CUSP was interested in what chemical emissions were coming off from Manhattan and gave Aerospace a list of 11 chemicals to search for initially. The field work ultimately uncovered interesting data, including some restricted chemicals, and may result in further collection activities in the future.
Using Infrared Light to See Chemicals
Aerospace’s Dr. Kerry Buckland and Dr. Jun Qian used Aerospace’s GBSS to detect light in the infrared portion of the spectrum. Chemicals in the air absorb specific wavelengths of light, and by determining which wavelengths are being absorbed, it is possible to identify which chemicals are present.
Buckland and Qian set the sensor up in Hoboken, New Jersey, on a sensor platform at the Department of Homeland Security Center of Excellence, operated by The Stevens Institute of Technology. They pointed the sensor across the Hudson River at a part of Manhattan that included the Empire State Building and the Freedom Tower.
Weather permitting, they operated the sensor around the clock, collecting data at intervals ranging from every 5 minutes to every 30 seconds. They observed more than 13,000 regions of interest during that time, and took photos to provide context for the data. The sensor captured images of both small and large chemical emissions and tracked the movement of the chemicals throughout the city.
New York Chemical Emissions Unveiled
The most interesting result Buckland and Qian found in their first round of analysis was large quantities of chlorodifluoromethane, or R-22, coming up from the city. This chemical, a refrigerant that is ozone-depleting and a greenhouse gas, is being phased out under the Montreal Protocol, an international treaty to protect Earth’s ozone layer by eliminating the production of ozone-depleting substances.
From across the Hudson River, the scientists were also able to detect emissions of sulfur dioxide unlawfully released by a passing ship. Ships are supposed to burn clean oil when sailing on the river, but this one was in violation, as demonstrated by Aerospace’s data. The team also detected a variety of other noteworthy chemicals at various locations throughout the city and turned the information over to CUSP for review and assessment.

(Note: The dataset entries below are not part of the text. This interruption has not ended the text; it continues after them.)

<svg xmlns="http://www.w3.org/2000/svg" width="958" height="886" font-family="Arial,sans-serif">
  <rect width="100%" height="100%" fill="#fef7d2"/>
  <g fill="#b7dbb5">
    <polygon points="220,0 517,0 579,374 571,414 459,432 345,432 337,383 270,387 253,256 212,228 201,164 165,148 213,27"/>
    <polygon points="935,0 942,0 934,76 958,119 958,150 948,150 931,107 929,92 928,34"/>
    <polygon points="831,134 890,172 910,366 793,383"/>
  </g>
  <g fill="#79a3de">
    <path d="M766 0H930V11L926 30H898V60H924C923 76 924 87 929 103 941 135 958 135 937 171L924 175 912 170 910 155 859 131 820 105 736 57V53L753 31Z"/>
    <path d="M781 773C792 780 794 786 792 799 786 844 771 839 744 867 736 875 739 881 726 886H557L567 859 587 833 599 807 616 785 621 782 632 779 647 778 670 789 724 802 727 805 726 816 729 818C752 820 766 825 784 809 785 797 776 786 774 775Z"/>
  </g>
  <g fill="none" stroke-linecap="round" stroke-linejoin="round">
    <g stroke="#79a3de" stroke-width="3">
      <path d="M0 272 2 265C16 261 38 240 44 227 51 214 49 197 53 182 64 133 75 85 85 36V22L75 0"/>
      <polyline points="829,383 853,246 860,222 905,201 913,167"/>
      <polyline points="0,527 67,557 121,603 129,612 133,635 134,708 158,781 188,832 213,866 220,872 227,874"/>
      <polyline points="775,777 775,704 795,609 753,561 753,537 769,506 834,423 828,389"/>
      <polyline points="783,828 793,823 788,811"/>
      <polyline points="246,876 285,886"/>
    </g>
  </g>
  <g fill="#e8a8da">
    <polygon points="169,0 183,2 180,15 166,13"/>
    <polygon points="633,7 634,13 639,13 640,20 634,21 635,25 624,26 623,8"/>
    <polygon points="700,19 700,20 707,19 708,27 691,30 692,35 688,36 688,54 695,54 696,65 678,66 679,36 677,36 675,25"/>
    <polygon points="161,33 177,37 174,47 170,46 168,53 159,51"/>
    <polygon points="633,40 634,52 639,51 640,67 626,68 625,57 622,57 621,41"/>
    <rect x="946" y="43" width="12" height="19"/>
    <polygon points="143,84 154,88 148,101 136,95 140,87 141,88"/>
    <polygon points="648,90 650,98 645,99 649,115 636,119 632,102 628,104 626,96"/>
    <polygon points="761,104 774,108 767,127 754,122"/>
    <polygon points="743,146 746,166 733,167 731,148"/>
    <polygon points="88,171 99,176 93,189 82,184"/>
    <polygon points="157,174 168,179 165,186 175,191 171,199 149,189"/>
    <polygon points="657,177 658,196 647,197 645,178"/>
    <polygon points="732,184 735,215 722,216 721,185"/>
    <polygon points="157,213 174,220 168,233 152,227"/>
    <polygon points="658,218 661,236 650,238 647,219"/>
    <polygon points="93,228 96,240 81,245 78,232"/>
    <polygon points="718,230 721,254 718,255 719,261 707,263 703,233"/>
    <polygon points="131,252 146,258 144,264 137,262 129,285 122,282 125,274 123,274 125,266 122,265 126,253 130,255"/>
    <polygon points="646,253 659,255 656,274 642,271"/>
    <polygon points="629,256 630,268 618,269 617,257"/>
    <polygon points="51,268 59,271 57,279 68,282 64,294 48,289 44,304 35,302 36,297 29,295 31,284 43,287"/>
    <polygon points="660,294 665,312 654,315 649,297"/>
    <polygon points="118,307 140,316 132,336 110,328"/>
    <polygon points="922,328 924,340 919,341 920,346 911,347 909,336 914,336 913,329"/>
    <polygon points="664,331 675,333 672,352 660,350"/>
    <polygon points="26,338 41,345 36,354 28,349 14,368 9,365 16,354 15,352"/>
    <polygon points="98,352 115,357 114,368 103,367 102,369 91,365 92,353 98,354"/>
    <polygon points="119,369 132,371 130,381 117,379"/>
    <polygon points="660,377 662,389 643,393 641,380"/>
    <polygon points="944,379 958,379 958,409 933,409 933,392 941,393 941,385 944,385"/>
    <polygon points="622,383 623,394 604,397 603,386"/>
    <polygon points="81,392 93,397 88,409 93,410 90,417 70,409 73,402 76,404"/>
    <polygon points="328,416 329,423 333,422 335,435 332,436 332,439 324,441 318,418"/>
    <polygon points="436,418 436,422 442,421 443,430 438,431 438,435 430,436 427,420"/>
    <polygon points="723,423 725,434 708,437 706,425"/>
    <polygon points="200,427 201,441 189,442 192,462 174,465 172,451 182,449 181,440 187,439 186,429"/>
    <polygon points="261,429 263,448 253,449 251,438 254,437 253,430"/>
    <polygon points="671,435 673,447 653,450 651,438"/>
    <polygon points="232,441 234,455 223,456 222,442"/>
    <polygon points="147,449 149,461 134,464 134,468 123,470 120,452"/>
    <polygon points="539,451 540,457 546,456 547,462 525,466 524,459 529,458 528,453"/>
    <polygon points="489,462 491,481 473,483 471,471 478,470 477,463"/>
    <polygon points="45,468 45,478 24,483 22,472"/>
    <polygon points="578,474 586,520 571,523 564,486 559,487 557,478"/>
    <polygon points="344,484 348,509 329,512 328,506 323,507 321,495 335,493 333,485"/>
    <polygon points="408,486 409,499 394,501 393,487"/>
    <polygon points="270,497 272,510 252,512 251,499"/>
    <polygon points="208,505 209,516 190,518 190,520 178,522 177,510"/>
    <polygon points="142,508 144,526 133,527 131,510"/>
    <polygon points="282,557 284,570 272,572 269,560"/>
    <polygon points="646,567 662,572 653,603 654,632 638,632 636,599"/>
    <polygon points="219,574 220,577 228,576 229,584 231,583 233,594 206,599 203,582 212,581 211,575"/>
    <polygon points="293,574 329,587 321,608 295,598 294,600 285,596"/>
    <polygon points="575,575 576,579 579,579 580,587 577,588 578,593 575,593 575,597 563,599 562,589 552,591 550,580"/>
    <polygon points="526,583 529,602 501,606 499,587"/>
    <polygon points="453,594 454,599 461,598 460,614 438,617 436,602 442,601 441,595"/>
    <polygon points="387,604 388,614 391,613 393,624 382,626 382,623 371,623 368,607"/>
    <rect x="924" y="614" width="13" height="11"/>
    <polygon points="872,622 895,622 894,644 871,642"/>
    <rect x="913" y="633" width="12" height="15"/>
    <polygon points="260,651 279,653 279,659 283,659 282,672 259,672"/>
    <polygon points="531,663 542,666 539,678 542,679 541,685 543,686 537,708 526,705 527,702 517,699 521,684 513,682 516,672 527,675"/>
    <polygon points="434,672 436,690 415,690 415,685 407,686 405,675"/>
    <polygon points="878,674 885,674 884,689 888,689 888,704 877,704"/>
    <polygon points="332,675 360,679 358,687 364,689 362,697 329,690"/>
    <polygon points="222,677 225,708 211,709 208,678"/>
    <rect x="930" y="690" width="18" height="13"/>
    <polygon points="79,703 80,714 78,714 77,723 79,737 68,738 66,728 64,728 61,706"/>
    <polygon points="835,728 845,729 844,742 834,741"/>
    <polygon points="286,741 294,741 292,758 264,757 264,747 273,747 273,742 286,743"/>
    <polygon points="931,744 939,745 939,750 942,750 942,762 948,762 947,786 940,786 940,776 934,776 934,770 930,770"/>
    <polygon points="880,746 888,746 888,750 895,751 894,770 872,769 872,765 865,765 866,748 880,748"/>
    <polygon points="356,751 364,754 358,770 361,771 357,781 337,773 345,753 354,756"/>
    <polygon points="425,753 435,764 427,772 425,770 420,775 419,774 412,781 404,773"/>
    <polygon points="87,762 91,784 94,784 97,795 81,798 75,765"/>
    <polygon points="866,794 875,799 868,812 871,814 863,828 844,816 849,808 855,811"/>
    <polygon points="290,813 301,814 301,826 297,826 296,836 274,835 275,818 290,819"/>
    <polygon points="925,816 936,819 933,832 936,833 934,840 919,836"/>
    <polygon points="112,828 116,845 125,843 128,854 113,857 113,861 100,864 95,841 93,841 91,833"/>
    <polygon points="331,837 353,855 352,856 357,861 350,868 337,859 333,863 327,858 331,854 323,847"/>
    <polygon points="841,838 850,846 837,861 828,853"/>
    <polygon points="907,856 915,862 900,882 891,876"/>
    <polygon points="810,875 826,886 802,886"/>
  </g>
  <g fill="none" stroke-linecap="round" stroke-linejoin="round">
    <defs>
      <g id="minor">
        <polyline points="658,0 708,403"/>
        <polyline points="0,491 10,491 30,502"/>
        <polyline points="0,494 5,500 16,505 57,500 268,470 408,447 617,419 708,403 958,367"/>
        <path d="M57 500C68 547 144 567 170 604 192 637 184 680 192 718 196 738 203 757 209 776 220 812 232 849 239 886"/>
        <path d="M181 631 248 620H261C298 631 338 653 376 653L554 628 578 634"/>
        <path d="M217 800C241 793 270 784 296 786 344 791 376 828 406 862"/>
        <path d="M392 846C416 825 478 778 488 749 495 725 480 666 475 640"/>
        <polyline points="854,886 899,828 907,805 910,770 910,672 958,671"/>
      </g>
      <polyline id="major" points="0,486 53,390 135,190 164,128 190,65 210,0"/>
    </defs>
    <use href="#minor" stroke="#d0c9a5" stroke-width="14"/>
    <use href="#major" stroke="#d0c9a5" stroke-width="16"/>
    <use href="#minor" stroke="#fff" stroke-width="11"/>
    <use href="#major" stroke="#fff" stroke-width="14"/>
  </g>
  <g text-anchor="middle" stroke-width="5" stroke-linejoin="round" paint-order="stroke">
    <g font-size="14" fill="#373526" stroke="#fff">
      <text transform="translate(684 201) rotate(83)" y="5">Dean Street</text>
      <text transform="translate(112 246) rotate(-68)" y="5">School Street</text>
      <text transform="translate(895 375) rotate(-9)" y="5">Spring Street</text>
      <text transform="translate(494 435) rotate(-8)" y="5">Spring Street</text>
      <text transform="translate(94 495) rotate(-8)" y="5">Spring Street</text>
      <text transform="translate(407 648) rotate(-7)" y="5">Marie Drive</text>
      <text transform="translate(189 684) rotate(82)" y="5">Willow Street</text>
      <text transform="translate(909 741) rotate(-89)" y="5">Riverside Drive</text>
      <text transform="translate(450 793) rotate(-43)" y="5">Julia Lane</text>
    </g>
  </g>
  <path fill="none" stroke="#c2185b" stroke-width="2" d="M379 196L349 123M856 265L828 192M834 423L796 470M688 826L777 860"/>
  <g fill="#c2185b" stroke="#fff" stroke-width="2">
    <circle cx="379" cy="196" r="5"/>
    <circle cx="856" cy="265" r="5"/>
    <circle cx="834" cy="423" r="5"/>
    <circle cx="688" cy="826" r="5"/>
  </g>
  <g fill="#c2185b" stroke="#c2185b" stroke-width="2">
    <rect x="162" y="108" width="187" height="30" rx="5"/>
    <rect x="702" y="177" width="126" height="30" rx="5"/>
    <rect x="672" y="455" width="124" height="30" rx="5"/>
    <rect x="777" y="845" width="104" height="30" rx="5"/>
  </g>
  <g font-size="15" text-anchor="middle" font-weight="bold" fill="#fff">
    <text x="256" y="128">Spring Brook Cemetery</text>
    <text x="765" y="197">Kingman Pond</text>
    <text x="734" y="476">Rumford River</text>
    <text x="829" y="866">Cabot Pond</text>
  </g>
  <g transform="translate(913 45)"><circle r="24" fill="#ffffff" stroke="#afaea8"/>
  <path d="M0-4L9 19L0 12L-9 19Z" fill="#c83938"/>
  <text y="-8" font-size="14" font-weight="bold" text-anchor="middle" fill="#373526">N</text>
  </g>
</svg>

GBSS Possibilities and Limitations
While they were conducting their research, Buckland and Qian demonstrated to CUSP how the GBSS detected chemicals so accurately and quickly. They had several people stand on a dock across the Hudson River and spray a can of dust cleaner in the air. The sensor instantly detected the chemical—difluoroethane—that was released into the air by the dust cleaner, and was able to follow the chemical wherever the wind took it.
Although the data the Aerospace scientists collected for CUSP was impressive, there were some limitations. Because the GBSS was only directed at the city from the side, it was difficult to tell exactly where a particular chemical was coming from. Despite this one drawback, CUSP recognized that the data the GBSS collected has many potential useful applications and expressed interest in having the scientists conduct further testing by flying an airborne sensor over the city to better pinpoint the locations.